By the time you read this, war drums may have been replaced by war cries as troops battle in Iraq against Saddam Hussein. Cries of mourning will arise next as war takes its toll on both sides. Since it’s never too late to pray for peace or to question the worthiness of war, these reflections follow.

Religious bodies left and right have either rejected U.S. plans for war or called for slowdown instead of showdown. No matter the case made by the Bush administration, the 17 United Nations resolutions over 12 years that Iraq has violated, or the changed world climate after 9/11, these groups continue to push peace.

Why? Short answer: It’s in their DNA.

Many think religion is the problem, most wars having been fought for God, or in the name of God. Violence has been an uncomely handmaiden of religion since the dawn of consciousness. Yet, the world has grown to feel the ungodliness of the union.

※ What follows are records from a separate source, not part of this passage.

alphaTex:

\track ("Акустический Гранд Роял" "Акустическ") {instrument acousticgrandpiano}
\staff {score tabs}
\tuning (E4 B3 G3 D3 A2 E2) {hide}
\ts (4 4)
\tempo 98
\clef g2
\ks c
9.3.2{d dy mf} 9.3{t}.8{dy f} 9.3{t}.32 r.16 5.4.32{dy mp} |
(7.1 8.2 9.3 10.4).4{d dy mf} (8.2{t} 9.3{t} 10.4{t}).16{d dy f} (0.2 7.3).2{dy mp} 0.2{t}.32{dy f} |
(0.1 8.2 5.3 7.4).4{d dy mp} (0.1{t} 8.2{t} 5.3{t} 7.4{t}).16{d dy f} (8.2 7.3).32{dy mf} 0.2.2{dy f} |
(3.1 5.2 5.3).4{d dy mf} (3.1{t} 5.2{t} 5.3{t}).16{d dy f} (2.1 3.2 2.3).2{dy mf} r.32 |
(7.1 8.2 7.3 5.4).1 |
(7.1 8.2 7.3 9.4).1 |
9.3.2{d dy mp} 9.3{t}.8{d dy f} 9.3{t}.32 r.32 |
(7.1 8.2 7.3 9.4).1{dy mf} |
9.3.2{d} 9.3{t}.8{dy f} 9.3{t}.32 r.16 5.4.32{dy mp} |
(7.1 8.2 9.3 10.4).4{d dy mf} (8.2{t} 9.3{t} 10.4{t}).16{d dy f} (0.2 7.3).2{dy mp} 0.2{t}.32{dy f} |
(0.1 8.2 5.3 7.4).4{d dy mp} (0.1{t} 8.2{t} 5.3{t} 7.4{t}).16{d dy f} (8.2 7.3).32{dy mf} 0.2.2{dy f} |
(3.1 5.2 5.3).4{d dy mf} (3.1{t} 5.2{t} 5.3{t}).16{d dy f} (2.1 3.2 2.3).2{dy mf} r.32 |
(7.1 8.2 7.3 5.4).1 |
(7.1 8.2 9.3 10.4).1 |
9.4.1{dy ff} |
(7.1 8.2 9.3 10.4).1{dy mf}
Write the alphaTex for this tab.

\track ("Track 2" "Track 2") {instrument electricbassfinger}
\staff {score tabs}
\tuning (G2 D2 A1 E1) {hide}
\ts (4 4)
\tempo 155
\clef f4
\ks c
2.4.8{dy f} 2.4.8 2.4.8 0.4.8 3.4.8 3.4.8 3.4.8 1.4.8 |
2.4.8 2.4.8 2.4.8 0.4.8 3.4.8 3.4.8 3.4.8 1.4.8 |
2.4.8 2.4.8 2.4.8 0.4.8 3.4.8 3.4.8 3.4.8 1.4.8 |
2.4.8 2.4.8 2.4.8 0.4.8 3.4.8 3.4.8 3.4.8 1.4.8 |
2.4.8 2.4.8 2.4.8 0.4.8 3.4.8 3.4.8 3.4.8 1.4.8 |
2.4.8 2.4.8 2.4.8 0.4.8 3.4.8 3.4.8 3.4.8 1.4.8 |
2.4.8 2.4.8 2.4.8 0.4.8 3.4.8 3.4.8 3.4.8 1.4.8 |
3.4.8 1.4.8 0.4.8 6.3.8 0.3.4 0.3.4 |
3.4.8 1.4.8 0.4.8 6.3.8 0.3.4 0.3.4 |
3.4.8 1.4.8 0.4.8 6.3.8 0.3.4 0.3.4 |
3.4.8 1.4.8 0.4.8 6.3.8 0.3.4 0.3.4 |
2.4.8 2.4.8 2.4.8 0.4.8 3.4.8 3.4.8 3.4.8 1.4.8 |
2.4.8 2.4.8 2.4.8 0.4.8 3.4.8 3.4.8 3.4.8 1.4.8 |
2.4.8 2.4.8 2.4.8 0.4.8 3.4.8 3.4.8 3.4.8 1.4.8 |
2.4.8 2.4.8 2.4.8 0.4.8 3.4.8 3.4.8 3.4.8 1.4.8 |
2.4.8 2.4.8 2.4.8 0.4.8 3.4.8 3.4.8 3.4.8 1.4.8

The Bible begins with creation by the word of God, not with a war among the gods that yielded bloody, earthly offspring. Original peace was disturbed and judged, not defended and justified, by the violence of brother against brother as Cain slew Abel. Jesus told Peter to put away his sword, because those who live by it will die by it. The Prince of Peace died on an upside down sword, and he’s been trying to get the church to keep the cross right side up ever since. Paul commanded: If it is possible, so far as it depends on you, live peaceably with all (Rom. 12:18).

Christians were slow to pick a fight in their first 300 years. After Constantine made Christianity the religion of the empire, the “just-war theory” developed. Somehow they knew even then, as Martin Luther King, Jr. later put it, that the church must never be the master of the state or the servant of the state, but always the conscience of the state.

The just-war theory is five-pointed. War must:

  • be duly authorized (declared by legitimate governments);
  • be defensive in nature, seeking to redress wrongs (no first strike);
  • come as a last resort (after peaceable means have failed);
  • protect innocent civilian life (military only, as far as possible);
  • and be proportional to the crime (no bombing for diplomatic insults).

Being the conscience of the state does not mean always opposing it. Justice and liberation from oppression are also in the DNA of people of faith. When opposing war for the sake of peace, faithful voices will propose alternatives that lead to freedom and a better life than the war option would permit. Barring those alternatives, we pray for our troops, for human life on both sides and for forgiveness all around.

There’s nothing worse than war, unless it is evil unanswered.